## WHAT IS NEEDED
Can you copy out the lines of the records below character for character, beginning at the line that has "scientific name: Lysimachia nummularia" and stopping after the line that has "order: Pezizales"?

## MATERIAL
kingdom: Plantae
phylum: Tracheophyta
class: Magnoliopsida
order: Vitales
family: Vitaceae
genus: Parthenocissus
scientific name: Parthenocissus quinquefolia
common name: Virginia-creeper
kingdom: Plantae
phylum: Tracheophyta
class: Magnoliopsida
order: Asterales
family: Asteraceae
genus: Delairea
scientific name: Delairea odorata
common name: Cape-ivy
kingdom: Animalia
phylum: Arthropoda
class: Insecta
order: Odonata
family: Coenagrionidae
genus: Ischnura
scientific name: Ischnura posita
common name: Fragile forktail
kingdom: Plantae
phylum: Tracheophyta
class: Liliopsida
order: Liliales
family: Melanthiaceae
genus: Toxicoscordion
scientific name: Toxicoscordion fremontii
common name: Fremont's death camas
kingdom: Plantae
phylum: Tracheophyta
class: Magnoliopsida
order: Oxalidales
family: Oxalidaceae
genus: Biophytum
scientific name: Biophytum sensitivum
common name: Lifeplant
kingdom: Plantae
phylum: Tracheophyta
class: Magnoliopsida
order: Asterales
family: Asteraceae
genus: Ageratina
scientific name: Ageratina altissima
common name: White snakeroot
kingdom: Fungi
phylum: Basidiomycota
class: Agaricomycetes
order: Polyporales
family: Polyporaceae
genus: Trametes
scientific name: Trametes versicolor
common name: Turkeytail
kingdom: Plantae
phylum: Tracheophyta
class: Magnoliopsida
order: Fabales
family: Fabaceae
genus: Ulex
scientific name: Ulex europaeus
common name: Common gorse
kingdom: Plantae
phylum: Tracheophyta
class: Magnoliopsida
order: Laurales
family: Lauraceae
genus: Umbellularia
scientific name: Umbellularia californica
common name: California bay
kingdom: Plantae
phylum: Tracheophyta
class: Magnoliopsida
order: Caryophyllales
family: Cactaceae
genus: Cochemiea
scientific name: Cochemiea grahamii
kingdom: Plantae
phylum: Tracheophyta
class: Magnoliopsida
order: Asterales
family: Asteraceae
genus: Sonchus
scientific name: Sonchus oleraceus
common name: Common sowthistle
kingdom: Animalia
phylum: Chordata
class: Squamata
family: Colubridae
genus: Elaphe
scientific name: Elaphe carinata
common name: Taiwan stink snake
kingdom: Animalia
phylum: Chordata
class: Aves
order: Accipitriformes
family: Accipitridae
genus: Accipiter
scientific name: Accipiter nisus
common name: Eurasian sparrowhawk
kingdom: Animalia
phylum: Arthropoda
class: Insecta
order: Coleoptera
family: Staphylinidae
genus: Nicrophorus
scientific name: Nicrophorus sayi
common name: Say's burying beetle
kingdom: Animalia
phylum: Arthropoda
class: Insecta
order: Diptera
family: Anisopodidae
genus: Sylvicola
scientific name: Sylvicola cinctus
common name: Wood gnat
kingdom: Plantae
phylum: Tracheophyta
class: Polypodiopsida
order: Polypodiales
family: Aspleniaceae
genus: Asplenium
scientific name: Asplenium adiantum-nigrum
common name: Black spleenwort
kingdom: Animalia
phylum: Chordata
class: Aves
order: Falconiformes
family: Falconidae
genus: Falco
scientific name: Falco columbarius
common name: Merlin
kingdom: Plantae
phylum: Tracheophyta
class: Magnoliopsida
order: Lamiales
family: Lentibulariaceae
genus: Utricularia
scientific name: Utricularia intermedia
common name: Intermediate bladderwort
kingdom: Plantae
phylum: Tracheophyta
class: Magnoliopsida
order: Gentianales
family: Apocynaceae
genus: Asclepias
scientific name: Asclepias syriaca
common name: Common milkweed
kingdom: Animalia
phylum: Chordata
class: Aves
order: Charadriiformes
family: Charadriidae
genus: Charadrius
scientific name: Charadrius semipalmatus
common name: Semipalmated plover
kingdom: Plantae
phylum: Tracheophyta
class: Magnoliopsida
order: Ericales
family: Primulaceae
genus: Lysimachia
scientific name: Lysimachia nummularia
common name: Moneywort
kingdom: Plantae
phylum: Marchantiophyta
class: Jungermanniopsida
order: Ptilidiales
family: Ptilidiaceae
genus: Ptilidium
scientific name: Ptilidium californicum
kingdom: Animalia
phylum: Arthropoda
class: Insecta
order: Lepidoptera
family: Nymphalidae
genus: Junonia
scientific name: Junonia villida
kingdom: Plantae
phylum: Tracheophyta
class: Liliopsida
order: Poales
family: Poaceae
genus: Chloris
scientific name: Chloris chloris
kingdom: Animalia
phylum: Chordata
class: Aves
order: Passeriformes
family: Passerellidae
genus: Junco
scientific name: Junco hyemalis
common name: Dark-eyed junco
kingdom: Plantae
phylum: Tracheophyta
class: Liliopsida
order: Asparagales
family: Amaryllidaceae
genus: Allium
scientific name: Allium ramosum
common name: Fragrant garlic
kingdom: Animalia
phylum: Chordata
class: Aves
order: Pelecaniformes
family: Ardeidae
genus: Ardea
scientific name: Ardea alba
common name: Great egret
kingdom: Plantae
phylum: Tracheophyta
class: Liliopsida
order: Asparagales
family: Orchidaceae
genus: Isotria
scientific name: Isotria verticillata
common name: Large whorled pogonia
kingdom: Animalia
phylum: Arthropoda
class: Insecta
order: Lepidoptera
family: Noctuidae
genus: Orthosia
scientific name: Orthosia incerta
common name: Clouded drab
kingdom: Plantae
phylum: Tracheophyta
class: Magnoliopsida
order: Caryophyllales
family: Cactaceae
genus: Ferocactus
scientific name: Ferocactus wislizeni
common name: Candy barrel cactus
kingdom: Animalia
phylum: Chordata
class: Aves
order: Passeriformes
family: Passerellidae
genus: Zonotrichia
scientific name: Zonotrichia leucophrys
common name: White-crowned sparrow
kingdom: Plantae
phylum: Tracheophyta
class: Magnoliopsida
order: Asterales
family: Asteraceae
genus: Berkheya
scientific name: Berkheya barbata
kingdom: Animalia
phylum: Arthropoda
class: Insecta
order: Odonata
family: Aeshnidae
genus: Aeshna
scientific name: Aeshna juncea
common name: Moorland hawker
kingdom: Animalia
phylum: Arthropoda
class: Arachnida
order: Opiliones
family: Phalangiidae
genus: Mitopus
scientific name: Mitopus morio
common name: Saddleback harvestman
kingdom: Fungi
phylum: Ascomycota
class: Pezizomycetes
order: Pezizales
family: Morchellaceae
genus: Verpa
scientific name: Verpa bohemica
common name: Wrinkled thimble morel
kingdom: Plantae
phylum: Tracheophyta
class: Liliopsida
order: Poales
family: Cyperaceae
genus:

## COMPLETE OUTPUT
scientific name: Lysimachia nummularia
common name: Moneywort
kingdom: Plantae
phylum: Marchantiophyta
class: Jungermanniopsida
order: Ptilidiales
family: Ptilidiaceae
genus: Ptilidium
scientific name: Ptilidium californicum
kingdom: Animalia
phylum: Arthropoda
class: Insecta
order: Lepidoptera
family: Nymphalidae
genus: Junonia
scientific name: Junonia villida
kingdom: Plantae
phylum: Tracheophyta
class: Liliopsida
order: Poales
family: Poaceae
genus: Chloris
scientific name: Chloris chloris
kingdom: Animalia
phylum: Chordata
class: Aves
order: Passeriformes
family: Passerellidae
genus: Junco
scientific name: Junco hyemalis
common name: Dark-eyed junco
kingdom: Plantae
phylum: Tracheophyta
class: Liliopsida
order: Asparagales
family: Amaryllidaceae
genus: Allium
scientific name: Allium ramosum
common name: Fragrant garlic
kingdom: Animalia
phylum: Chordata
class: Aves
order: Pelecaniformes
family: Ardeidae
genus: Ardea
scientific name: Ardea alba
common name: Great egret
kingdom: Plantae
phylum: Tracheophyta
class: Liliopsida
order: Asparagales
family: Orchidaceae
genus: Isotria
scientific name: Isotria verticillata
common name: Large whorled pogonia
kingdom: Animalia
phylum: Arthropoda
class: Insecta
order: Lepidoptera
family: Noctuidae
genus: Orthosia
scientific name: Orthosia incerta
common name: Clouded drab
kingdom: Plantae
phylum: Tracheophyta
class: Magnoliopsida
order: Caryophyllales
family: Cactaceae
genus: Ferocactus
scientific name: Ferocactus wislizeni
common name: Candy barrel cactus
kingdom: Animalia
phylum: Chordata
class: Aves
order: Passeriformes
family: Passerellidae
genus: Zonotrichia
scientific name: Zonotrichia leucophrys
common name: White-crowned sparrow
kingdom: Plantae
phylum: Tracheophyta
class: Magnoliopsida
order: Asterales
family: Asteraceae
genus: Berkheya
scientific name: Berkheya barbata
kingdom: Animalia
phylum: Arthropoda
class: Insecta
order: Odonata
family: Aeshnidae
genus: Aeshna
scientific name: Aeshna juncea
common name: Moorland hawker
kingdom: Animalia
phylum: Arthropoda
class: Arachnida
order: Opiliones
family: Phalangiidae
genus: Mitopus
scientific name: Mitopus morio
common name: Saddleback harvestman
kingdom: Fungi
phylum: Ascomycota
class: Pezizomycetes
order: Pezizales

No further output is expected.